FinancialForce will notify a customer if it receives a request to exercise rights related to the processing of personal data on the FinancialForce Services (for which that customer is the Data Controller) as set out in FinancialForce’s Data Processing Addendum. Whilst customers should have all the access needed to manage such requests, FinancialForce commits to provide reasonable assistance if needed.
General Questions about FinancialForce Privacy Program
Does FinancialForce comply with the GDPR?
Like any responsible organization, FinancialForce aims to comply with the data protection laws that apply to it. FinancialForce does have an EU establishment, and therefore would be directly subject to the GDPR. See our Guide to the GDPR and GDPR FAQs for more information.
Has FinancialForce appointed a Data Protection Officer?
FinancialForce has a Privacy Officer who is responsible for privacy management at FinancialForce.

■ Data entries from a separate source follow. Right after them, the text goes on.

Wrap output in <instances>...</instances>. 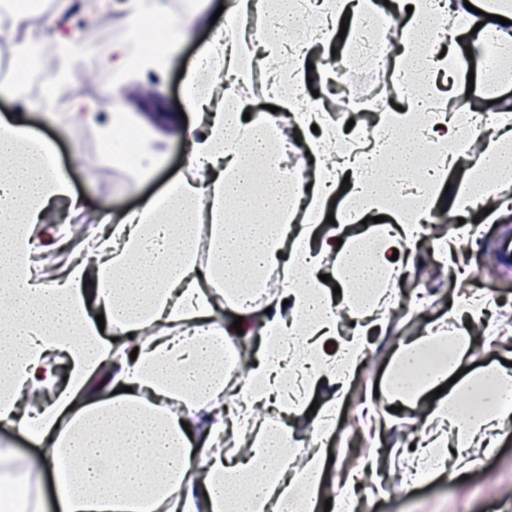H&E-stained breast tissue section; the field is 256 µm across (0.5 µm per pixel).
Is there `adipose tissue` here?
Returning a JSON list of instances; mask_svg holds the SVG:
<instances>
[{
    "label": "adipose tissue",
    "mask_w": 512,
    "mask_h": 512,
    "mask_svg": "<svg viewBox=\"0 0 512 512\" xmlns=\"http://www.w3.org/2000/svg\"><path fill=\"white\" fill-rule=\"evenodd\" d=\"M411 22L393 62L414 88L404 110L378 113L377 135L355 142L327 112L299 106L304 79L319 86L334 67L308 72L316 45H329L334 23L351 15L372 25L373 9L353 0H317L309 26L316 44L301 55L262 43L270 81L264 100H242L252 78L249 55L215 33L182 78L187 111L183 172L161 195L75 237L53 212L83 211L55 147L20 120L0 119V421L35 442V463L13 464L0 448V483L41 488L52 476L59 512H342L379 457L360 460L342 480L325 478L324 443L346 389L383 329L388 282L413 266L429 212L457 217L498 207L512 181V113L473 111L443 101L438 76L468 62L459 37L476 34L512 55V0H495L481 28L458 24L456 0H408ZM195 23L191 5L157 21V43H113L107 59L113 92L142 71H158ZM292 112L304 138L294 150L312 162L302 178L288 167V140L271 107ZM442 149L435 173L413 160ZM468 159L479 191L444 198L449 172ZM345 224L323 230L333 201ZM392 216L355 236L346 224ZM207 243L206 260L198 246ZM70 245L56 278L37 254ZM157 272L145 280L143 263ZM331 274L341 289L321 281ZM104 324H97V317ZM241 318L230 336L225 319ZM258 338L240 378L224 372V344L234 352ZM466 336L436 329L398 348L381 398L414 409L428 403V429L415 438L407 480L423 484L457 475L476 438L512 420V367L492 363L452 392L439 393ZM332 389L317 412L310 402ZM235 396L232 411L224 401ZM272 415L268 425L255 412ZM309 421L313 448L289 447L292 430ZM234 438L226 449L225 438ZM150 462L135 463L140 449Z\"/></svg>",
    "instance_id": "ef3b65f1"
}]
</instances>
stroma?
Segmentation results:
<instances>
[{"instance_id": "1", "label": "stroma", "mask_w": 512, "mask_h": 512, "mask_svg": "<svg viewBox=\"0 0 512 512\" xmlns=\"http://www.w3.org/2000/svg\"><path fill=\"white\" fill-rule=\"evenodd\" d=\"M230 0H210L208 8L197 18L187 38L168 56L163 75L145 78L133 75L121 90L123 109L136 125L153 134L163 152V162L148 179L123 165L105 163V151L100 143L95 123L80 128L52 120L55 102L46 95L31 96L15 89L13 82L0 80V115L19 114L39 135L51 141L59 153L78 194L90 208L111 219H119L161 190L176 177L182 166L184 139L182 125L170 122L169 113L181 110L182 72L190 68L207 41L208 28L219 6ZM82 12L72 13L67 23L68 37L79 47L78 53L64 57L63 62L75 75H88V82L77 93L84 100L103 104L112 97L108 68L101 62L94 42L85 35L81 24ZM502 233L512 234V207L499 217H481L471 225L463 248L471 269L470 286L488 296L493 311L512 309V264L494 257V239ZM430 240H423L417 260L434 270L430 280L415 281L413 275L398 277L390 285L393 303L387 310L388 325L373 339L368 363L358 369L348 387L341 419L325 448L327 453L340 456L342 444L361 437L364 446L372 439L362 436L361 402L376 384L382 383L392 356L400 342L421 335L432 321H440L449 335L467 333L466 325L450 317L448 304L456 296L450 287L451 277L446 268L429 253ZM434 295L426 312L416 314L409 308L411 290ZM407 436L400 431L389 433L387 450L380 458L388 490L372 500V512H512V423L504 424L497 447L488 448L474 443L467 451L468 468L465 477H449L424 485H410L405 480L410 461L404 452Z\"/></svg>"}]
</instances>
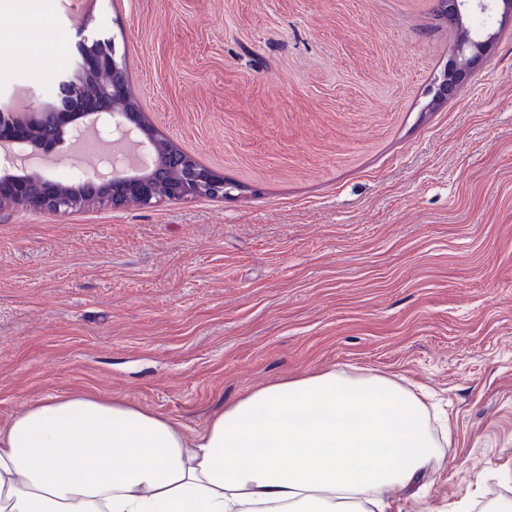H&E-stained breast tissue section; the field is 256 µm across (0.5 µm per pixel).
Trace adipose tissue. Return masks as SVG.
<instances>
[{"label": "adipose tissue", "mask_w": 512, "mask_h": 512, "mask_svg": "<svg viewBox=\"0 0 512 512\" xmlns=\"http://www.w3.org/2000/svg\"><path fill=\"white\" fill-rule=\"evenodd\" d=\"M49 0H27L0 45L35 44ZM426 404L397 380L323 373L227 404L187 435L163 415L85 393L0 426V512H388L441 460Z\"/></svg>", "instance_id": "adipose-tissue-1"}]
</instances>
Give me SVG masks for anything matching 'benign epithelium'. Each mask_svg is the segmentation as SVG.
<instances>
[{
	"mask_svg": "<svg viewBox=\"0 0 512 512\" xmlns=\"http://www.w3.org/2000/svg\"><path fill=\"white\" fill-rule=\"evenodd\" d=\"M493 40L492 34L483 40L469 35L460 37L445 79L432 89L433 99L451 97L467 70L482 60ZM78 54L70 67L56 75L52 98L38 111L18 112L10 104L0 105V212L22 207L66 214L94 204L150 208L165 201L222 200L231 194L233 187L224 183L223 174L182 149L167 155L164 163H154L140 173L133 174L124 164L111 162L108 172H94L71 184L27 167V159L46 154L63 141L79 138L90 117L98 129L114 128L125 134L139 130L148 147L157 153L163 146H177L173 137L146 119L145 113L126 107L129 94L125 56L118 54L115 42L83 43ZM43 121L57 127L55 140L40 141L31 136ZM170 168L180 170L178 180L167 179ZM32 185L40 188L37 199L29 196Z\"/></svg>",
	"mask_w": 512,
	"mask_h": 512,
	"instance_id": "1",
	"label": "benign epithelium"
}]
</instances>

Please contact email@example.com to contact our Privacy Officer.
Are FinancialForce employees bound by confidentiality obligations?
Yes, FinancialForce commits in its Data Processing Addendum to ensure that personnel have been appropriately trained, are reliable and enter into confidentiality agreements.
Yes, you can review our privacy statement here.
We are completing a Data Protection Impact Assessment (DPIA) and/or Privacy Impact Assessment (PIA) in respect of our use or intended use of FinancialForce applications, what information can FinancialForce provide us to assist us with this exercise?
FinancialForce has prepared a Data Protection Impact Assessment Information Sheet containing information to assist you when completing a DPIA or a PIA.
Are Employees trained on privacy and data protection?
Employees are trained on privacy and information security annually.